«Уральские сказы» или «старинные устные предания уральских горнорабочих» едва ли нуждаются в рекомендациях. Читатель наверняка знаком с ними с детства. Это красивые, романтичные сказки. В которых, однако, чувствуется нечто странное.
Я, например, почувствовал. Среди обычного в дошкольные и школьные годы чтения – «Буратино», «Чипполино», русские народные сказки, – по форме содержание «Малахитовой шкатулки» тяготело к последним. Но, вместе с тем, и очень сильно от них отличалось. В сказках действие развивалось в условном средневековье, в сказах же – в условном «до революции». Соответственно, место крестьян и витязей занимали горные рабочие.
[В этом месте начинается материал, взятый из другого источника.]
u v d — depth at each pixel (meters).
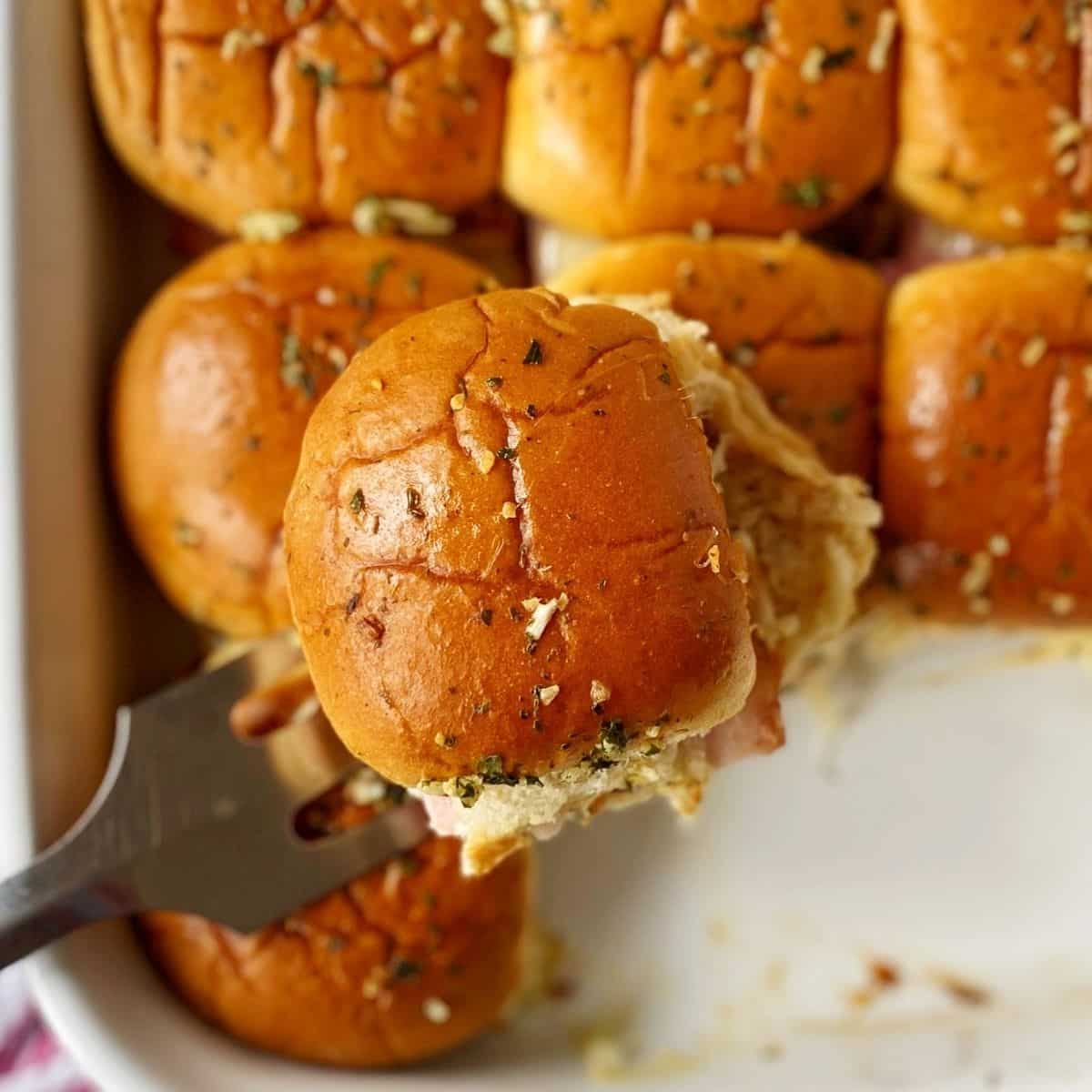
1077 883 0.31
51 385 0.26
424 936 0.26
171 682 0.29
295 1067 0.27
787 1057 0.29
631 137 0.27
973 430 0.27
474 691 0.20
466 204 0.28
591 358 0.20
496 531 0.20
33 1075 0.29
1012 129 0.27
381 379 0.21
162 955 0.26
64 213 0.27
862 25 0.27
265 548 0.26
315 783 0.26
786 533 0.24
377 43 0.27
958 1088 0.28
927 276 0.28
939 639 0.31
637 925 0.30
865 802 0.31
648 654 0.20
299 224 0.27
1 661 0.25
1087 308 0.27
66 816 0.25
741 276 0.27
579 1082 0.29
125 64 0.27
Элементы реализма и даже социальной повестки, для сказок не характерные, соседствовали со столь же нестандартным, не встречающемся нигде больше, набором волшебных существ.
Не буду говорить, что в шесть лет я сделал какие-то выводы. Конечно, нет. Выводы ещё в начале 30-х сделали специально обученные сбору и анализу старинных преданий люди. Экспедиции на Урал никаких признаков существования «пролетарского фольклора» не выявили. Затем, и сам Павел Петрович Бажов признался, что сказки – его оригинальное творчество. Собственно, с тех пор «сказ» и определяется, как «подражание стилистике фольклорных произведений».
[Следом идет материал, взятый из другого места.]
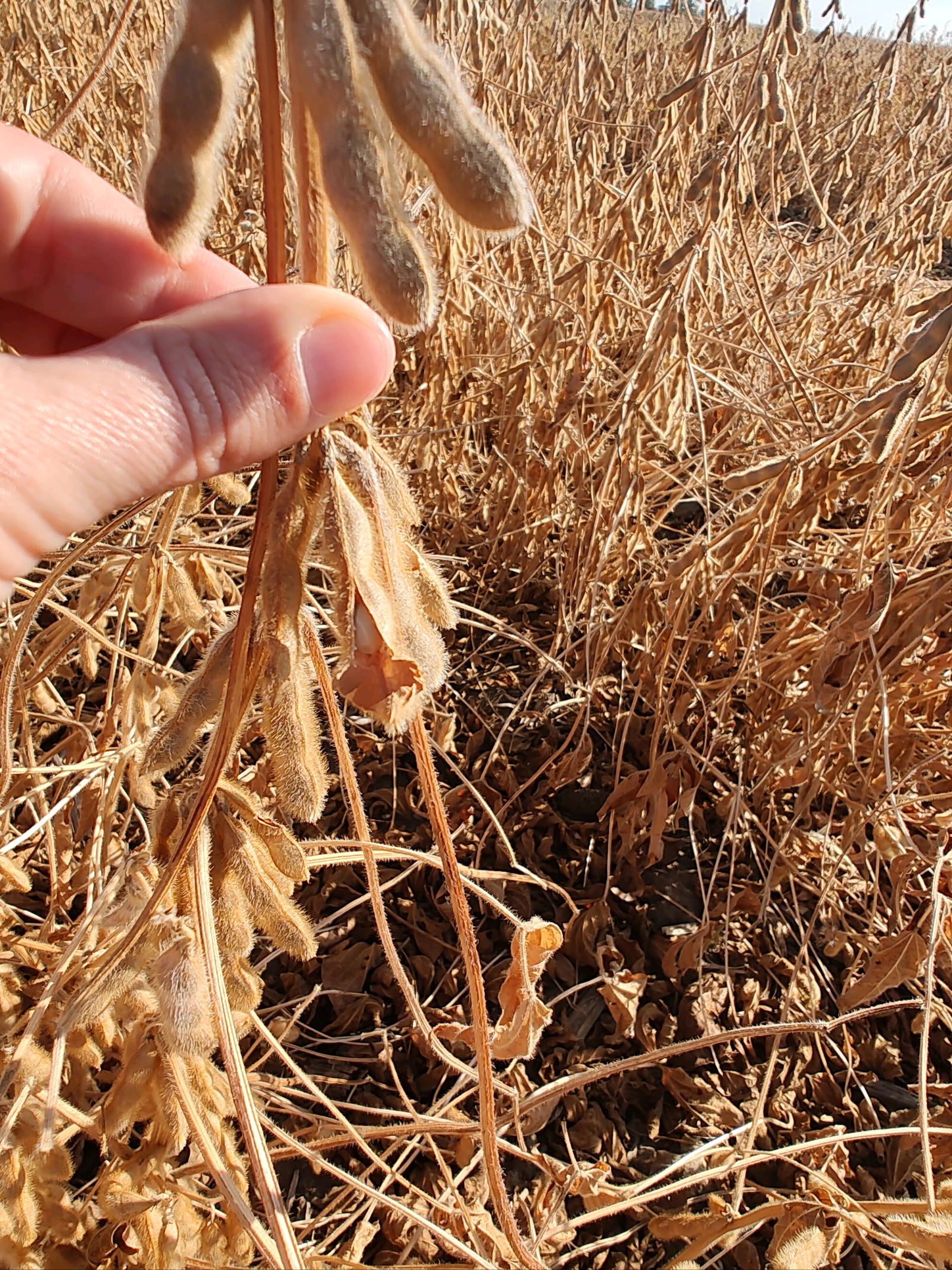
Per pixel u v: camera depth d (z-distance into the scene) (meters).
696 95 0.45
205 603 0.30
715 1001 0.32
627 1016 0.29
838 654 0.28
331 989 0.31
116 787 0.23
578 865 0.36
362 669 0.12
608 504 0.40
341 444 0.13
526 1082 0.28
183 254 0.11
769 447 0.42
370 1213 0.24
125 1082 0.18
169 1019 0.15
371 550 0.12
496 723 0.41
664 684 0.40
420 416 0.49
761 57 0.38
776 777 0.35
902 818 0.31
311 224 0.11
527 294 0.47
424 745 0.14
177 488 0.18
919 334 0.25
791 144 0.52
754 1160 0.21
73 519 0.15
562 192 0.60
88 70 0.60
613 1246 0.26
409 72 0.10
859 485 0.36
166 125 0.10
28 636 0.34
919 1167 0.26
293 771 0.13
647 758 0.40
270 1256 0.14
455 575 0.50
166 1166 0.19
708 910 0.32
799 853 0.36
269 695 0.13
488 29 0.56
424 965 0.32
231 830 0.16
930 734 0.34
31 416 0.14
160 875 0.15
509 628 0.46
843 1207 0.21
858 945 0.34
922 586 0.30
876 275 0.54
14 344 0.23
Несколько позже, для описания жанровой принадлежности «Уральских сказов» стал употребляться термин «фейклор».
...И вопрос, таким образом, лишь в том, оправдан ли несущий явные негативные коннотации вердикт в данном случае. Сказки-то – красивые, во-первых. Во-вторых, Бажов, скорее всего, дурного ввиду не имел… Хотя, да. Социальный запрос на новые, идеологически выдержанные сказки без всяких-там «королевичей», наличествовал. В-третьих, сам Бажов вышел, – в семинаристы, в учителя, а затем в революционеры, – из среды уральских рабочих. Если бы это произошло несколькими поколениями раньше, если бы его сказы пошли не в печать, а в народ… Может быть, сказы и стали бы… «быличками».
То есть, не сказками в любом случае. Ведь если бы действительно горнорабочие рассказывали друг другу что-то такое в конце XIX века, речь бы шла о событиях с их точки зрения недавних, – известных со слов живых ещё очевидцев. В такое… люди всегда верили куда менее охотно, чем в предания глубокой старины. Соответственно, «быличка» становится убедительной для слушателя, если повествование упоминает реальные детали и «многочисленных свидетелей» (одним из которых, или его знакомым, обычно, является рассказчик). Романтические же элементы, вызывающие ассоциации со сказкой, в быличке должны быть сведены к минимуму.
Проще говоря, если бы легенда о «серебряном копытце» на Урале существовала, девять десятых сказа занимали бы доказательства того, что очевидец был именно в тот день как стекло, – Пахомыч не даст соврать.